West Nile Virus: Still a risk in Sierra Nevada

Joanna Hartman
Sierra Sun

Sun file photoMosquitoes are responsible for transmitting West Nile virus.

The summer’s end is around the corner, but that’s not to say Tahoe-Truckee residents are safe from mosquito bites and their associated viruses.

“The peak of West Nile virus transmission is mid-July to mid-September,” said Vector Ecologist Jamesina Scott with Placer Mosquito and Vector Control. “We are smack in the middle of the highest risk time.”

Due in part to a dry winter, Placer and Nevada county authorities have received reports of few dead birds or West Nile-positive mosquito samples. All the virus activity has been in the western parts of both counties, but Tahoe-Truckee is not necessarily in the clear.

“Regardless of where they were picked up … if it’s in the county it means it’s possible to get West Nile virus,” said Peggy Zarriello, Nevada County environmental specialist.

So far this year, 108 human cases of the mosquito-borne disease have been reported in California, but none in Placer, Nevada or El Dorado counties.

“The virus is here so I can’t say there’s no risk. People need to take some common sense precautions,” Scott said.

Recommended Stories For You

West Nile was first detected in the United States in 1999 and in Northern California less than four years ago. The disease has been classified as a seasonal epidemic known to cause serious illness that can lead to an infection of the brain, called encephalitis.

In 2006, 278 human cases of the West Nile Virus were reported in California including one from Nevada County and eight reports from Placer County. None of the local cases was fatal, according to the California West Nile virus Web site.

“Although we have not detected any West Nile virus around Lake Tahoe this year, in previous years West Nile virus has been found on all sides of the lake in birds, mosquitoes and humans,” Scott said in an exchange of e-mails.

California is experiencing increasing West Nile activity, Scott said, and the state government has stepped up to fight the spread of the disease.

“The governor authorized a total of nearly $10 million, I think, for enhanced West Nile control and surveillance,” she said.

Gov. Arnold Schwarzenegger last week approved nearly $30,000 for Placer mosquito control and surveillance, according to the California West Nile virus Web site.
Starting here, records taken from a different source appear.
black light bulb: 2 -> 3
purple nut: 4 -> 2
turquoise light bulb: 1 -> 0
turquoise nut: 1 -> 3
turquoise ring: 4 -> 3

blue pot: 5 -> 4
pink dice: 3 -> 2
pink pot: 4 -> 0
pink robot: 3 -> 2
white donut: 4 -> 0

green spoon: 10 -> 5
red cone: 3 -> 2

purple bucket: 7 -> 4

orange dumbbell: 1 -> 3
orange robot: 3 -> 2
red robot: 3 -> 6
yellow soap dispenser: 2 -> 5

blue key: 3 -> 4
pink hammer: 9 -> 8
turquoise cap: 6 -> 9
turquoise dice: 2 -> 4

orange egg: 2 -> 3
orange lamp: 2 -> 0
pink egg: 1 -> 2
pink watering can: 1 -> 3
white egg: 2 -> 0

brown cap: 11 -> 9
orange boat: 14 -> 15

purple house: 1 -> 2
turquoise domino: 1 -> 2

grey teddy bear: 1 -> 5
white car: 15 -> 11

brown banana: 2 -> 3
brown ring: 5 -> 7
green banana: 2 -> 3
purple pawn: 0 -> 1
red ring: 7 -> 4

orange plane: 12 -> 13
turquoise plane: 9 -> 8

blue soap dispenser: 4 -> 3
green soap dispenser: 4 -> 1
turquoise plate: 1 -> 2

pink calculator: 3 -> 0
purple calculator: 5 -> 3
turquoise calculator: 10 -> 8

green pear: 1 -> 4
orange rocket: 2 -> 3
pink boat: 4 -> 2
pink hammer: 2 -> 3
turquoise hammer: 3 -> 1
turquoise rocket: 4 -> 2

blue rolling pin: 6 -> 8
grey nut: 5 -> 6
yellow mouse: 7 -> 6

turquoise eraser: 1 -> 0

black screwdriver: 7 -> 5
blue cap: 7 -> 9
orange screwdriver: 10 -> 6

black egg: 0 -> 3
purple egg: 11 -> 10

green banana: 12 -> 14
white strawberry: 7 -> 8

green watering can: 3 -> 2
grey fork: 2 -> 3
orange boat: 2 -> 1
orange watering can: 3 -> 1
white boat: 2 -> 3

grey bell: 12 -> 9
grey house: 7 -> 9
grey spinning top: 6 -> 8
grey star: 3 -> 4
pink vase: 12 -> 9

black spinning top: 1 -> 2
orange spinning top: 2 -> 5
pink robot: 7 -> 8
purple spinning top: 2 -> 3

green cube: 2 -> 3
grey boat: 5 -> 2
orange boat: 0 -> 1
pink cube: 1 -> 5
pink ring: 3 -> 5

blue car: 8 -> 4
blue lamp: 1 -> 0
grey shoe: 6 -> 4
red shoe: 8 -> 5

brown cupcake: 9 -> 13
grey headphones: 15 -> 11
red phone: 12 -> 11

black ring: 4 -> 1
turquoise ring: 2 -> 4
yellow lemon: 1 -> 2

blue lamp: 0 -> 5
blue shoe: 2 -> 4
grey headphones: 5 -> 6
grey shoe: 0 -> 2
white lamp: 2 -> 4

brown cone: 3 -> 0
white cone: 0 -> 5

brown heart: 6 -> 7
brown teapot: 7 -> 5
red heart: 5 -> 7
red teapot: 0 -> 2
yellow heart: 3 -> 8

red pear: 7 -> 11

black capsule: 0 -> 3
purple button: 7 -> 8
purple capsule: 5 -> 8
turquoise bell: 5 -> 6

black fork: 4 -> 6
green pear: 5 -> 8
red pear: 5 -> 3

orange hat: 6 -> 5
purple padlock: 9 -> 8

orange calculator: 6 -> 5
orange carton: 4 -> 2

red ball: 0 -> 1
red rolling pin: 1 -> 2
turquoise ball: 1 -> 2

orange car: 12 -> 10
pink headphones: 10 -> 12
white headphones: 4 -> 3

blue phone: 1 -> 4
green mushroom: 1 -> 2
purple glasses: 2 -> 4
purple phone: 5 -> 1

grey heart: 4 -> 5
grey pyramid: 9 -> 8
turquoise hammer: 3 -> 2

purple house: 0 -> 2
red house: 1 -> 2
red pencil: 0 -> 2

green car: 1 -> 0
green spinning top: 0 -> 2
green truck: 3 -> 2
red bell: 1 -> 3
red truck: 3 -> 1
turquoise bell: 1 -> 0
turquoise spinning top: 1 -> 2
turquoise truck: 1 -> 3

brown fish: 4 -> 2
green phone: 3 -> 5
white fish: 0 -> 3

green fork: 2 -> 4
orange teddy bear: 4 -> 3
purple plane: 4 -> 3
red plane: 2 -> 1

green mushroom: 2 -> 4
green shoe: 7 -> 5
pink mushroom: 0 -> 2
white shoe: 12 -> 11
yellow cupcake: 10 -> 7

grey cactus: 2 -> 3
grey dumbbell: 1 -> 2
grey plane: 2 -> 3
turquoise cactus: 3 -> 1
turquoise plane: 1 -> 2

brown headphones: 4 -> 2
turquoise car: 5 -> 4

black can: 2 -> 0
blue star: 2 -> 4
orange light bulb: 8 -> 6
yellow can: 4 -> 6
The Placer Mosquito and Vector Control District ” a special district separate from the county ” provides a full-time technician serving the communities around Lake Tahoe.

The district regularly surveys mosquitoes and mosquito-born diseases, which includes maintaining a flock of sentinel chickens in the Tahoe Basin that are sampled every two weeks for antibodies to the West Nile, among other viruses.

“Our goal is to reduce the number of mosquitoes that emerge as adults. We want to get them before they fly,” said Scott.